Neuf cent quatre vingt onze vers, tel est l’étendu de ‘’La Malâba الملعبة’’, un poème de grande envergure écrit en darija marocain par Feu Abou Abdillah lakfif Zerhouni, lakfif signifiant le non voyant en dialecte marocain.
Dire que la Malâba a marqué le début d’une poésie dialectale marocaine, est une vérité incontestable. C’est le plus ancien poème dialectal qui a nourri et enrichi dès les débuts du 14ème siècle (1324) les littératures et les langues dialectales maghrébines d’un certain nombre de mots, de tournures, de formes et de proverbes. Il continue malgré les rides du temps et toute cette distance temporelle, à être vivant dans le quotidien des peuples marocain et maghrébin.
La Malâba fut donc écrite par un poète non non voyant du temps des mérinides. Il y décrit avec précision et raffinement les détails d’une ‘’harka حركة’’, une bataille menée par le roi Abou Hassan Almarini pour unir le nord de l’Afrique après l’écroulement de l’empire des Almohades. En lisant cette œuvre extraordinaire qui date du XIVᵉ siècle, on ne peut que s’incliner devant la splendeur de ce poète non voyant à la plume précise, narratrice, descriptive et conteuse d’une époque à grande portée dans la mémoire du Maroc.

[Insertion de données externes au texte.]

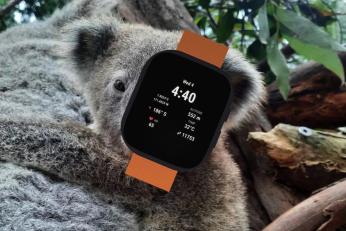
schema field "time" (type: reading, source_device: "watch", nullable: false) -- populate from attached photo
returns 4:40
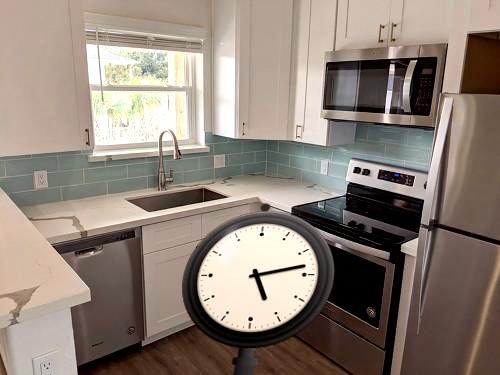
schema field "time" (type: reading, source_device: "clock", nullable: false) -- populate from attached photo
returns 5:13
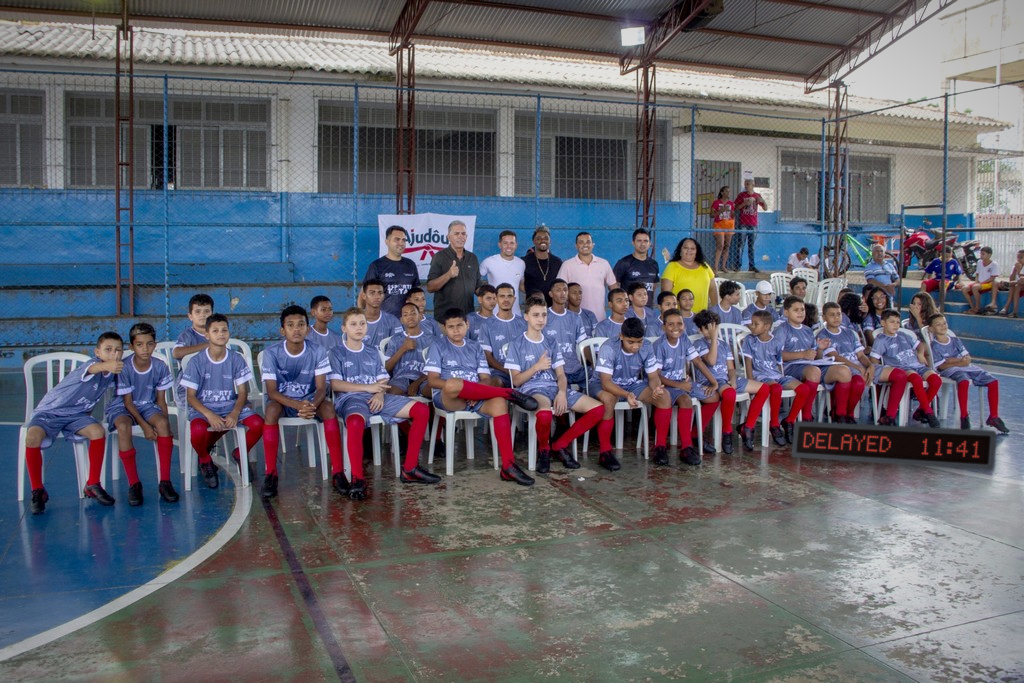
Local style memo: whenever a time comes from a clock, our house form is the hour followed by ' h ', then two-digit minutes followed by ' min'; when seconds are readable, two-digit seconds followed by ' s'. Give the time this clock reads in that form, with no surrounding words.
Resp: 11 h 41 min
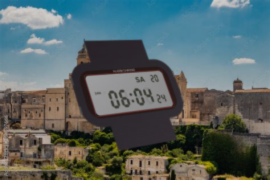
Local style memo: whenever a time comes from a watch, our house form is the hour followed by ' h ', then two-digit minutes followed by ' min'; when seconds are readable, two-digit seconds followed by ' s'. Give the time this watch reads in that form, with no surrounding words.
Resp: 6 h 04 min
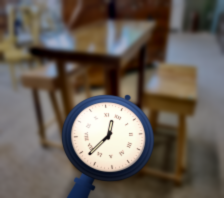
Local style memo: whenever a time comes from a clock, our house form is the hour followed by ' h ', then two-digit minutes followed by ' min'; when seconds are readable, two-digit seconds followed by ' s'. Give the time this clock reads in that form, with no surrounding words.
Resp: 11 h 33 min
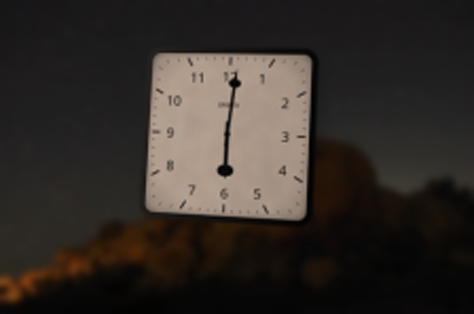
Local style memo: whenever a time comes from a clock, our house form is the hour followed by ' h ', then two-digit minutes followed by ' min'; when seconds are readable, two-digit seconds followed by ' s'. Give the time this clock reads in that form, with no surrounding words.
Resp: 6 h 01 min
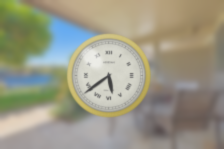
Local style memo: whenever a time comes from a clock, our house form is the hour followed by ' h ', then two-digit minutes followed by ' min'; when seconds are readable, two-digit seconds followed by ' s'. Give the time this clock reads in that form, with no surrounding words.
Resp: 5 h 39 min
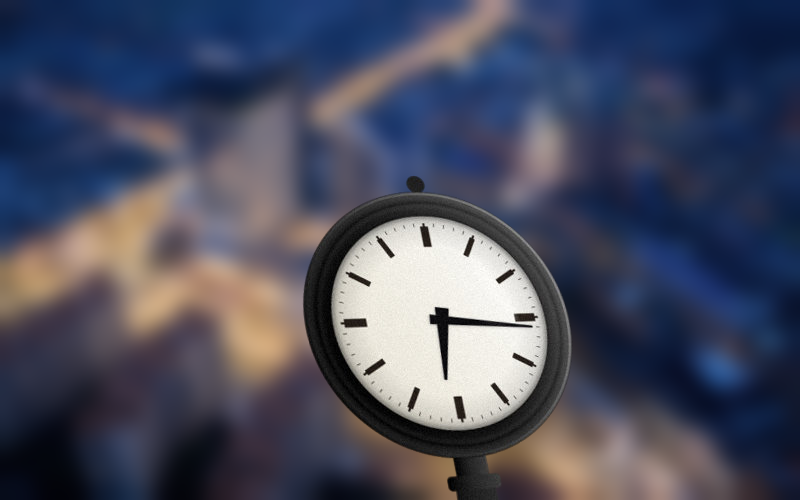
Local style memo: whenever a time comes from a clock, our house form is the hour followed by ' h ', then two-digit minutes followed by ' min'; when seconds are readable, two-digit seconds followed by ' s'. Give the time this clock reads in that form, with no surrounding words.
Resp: 6 h 16 min
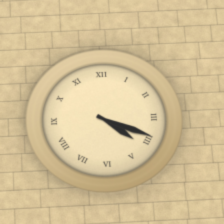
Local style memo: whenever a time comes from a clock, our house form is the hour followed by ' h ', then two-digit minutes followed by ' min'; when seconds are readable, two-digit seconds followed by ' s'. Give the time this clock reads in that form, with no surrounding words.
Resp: 4 h 19 min
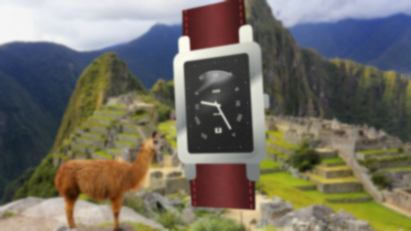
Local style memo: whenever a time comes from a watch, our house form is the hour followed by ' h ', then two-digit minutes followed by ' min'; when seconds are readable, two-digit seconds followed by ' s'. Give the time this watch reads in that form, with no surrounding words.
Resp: 9 h 25 min
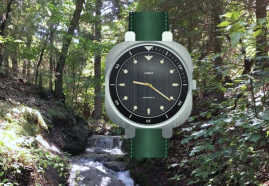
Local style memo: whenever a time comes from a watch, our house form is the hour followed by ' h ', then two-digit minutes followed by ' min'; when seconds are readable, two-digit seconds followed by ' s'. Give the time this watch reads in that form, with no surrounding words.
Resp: 9 h 21 min
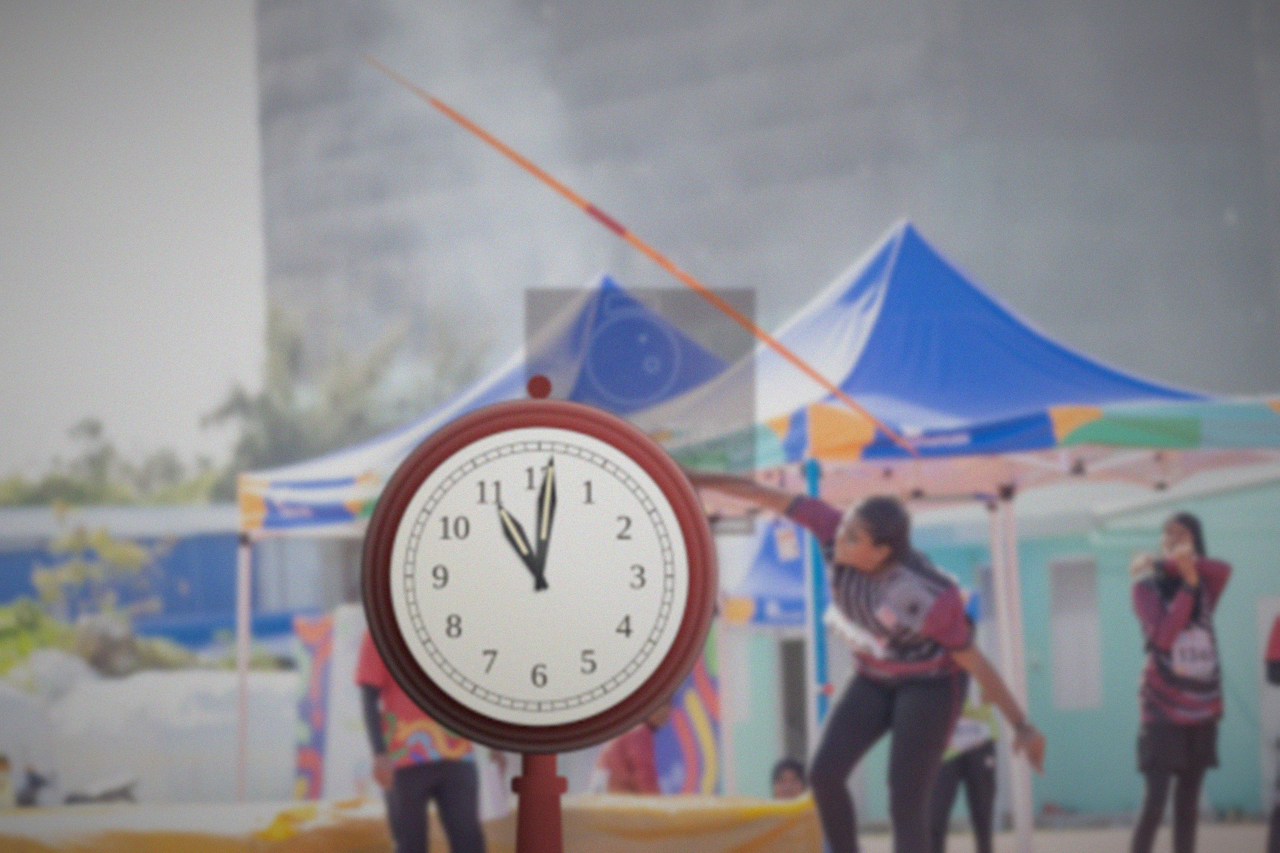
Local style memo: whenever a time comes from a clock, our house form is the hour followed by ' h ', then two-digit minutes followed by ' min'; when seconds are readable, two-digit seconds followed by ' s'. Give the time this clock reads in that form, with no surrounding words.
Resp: 11 h 01 min
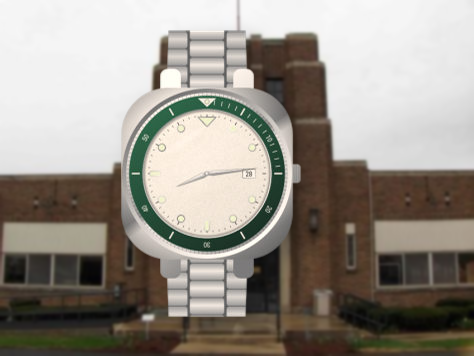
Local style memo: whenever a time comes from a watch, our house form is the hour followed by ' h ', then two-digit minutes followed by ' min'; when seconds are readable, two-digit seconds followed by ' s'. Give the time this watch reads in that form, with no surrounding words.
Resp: 8 h 14 min
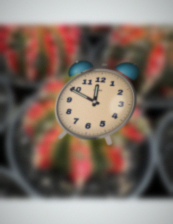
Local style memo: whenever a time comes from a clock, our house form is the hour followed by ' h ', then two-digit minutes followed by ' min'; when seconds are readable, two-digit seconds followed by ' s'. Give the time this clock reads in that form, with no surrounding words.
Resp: 11 h 49 min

La Malâba, ce document aux dimensions littéraire, historique, artistique et poétique, fut d’abord mentionnée par Ibnou khaldoun dans son livre ‘’Al Ibar ‘’ (العبر) et aussi par Ibnou marzouk dans ‘’Al Masnad’’, et ce n’est que des siècles après qu’il surgira grâce à la minutieuse présentation et correction faite par le Professeur Mohamed Ben Chrifa dans son livre ‘’La Malâba du Kfif Zerhouni’’ paru en 1987. Ce natif de Zerhoun (région de Meknès), décédé en 1347, a joué un rôle crucial dans l’acclimatation de la langue dialectale au sein du paysage poétique marocain. Il a su donner de façon splendide un charme unique au dialecte marocain qu’il a présenté d’une façon plus touchante et plus captivante. Plus qu’une expression de poésie dialectale, son poème véhicule une innovation littéraire et une sagesse perpétuées à travers les siècles.
Il illustre aussi d’un ton poétique très fort les modes de vie de la société marocaine de l’époque avec ses multiples caractéristiques. C’est donc la Malâba qui a été enregistrée la première et préservée contre tout oubli et négligence, comme en témoignent de nombreux documents historiques. Une poésie instinctive qui récite les événements de la ‘’harka’’ avec un souci de détails impressionnant et une langue plus proche de l’esprit et de l’âme. Elle serait précédée après par de merveilleuses poésies marocaines où l’image, le rythme, la métaphore et la rime se mêleraient au raffinement du mot subtil, profond, soutenu et bien recherché qui fut le Zajal marocain.
Ce mot Zajal nous transférera peu de temps après vers l’un des piliers de l’histoire et du patrimoine artistiques marocains, qui est le Malhoun, un art à part où le verbe atteint le summum de l’excellence et où de nouveaux outils s’assortissent merveilleusement avec le mot à travers la cadence, la musicalité et le Inchad, chant fabuleux des maîtres de ce genre artistique authentique et combien sophistiqué.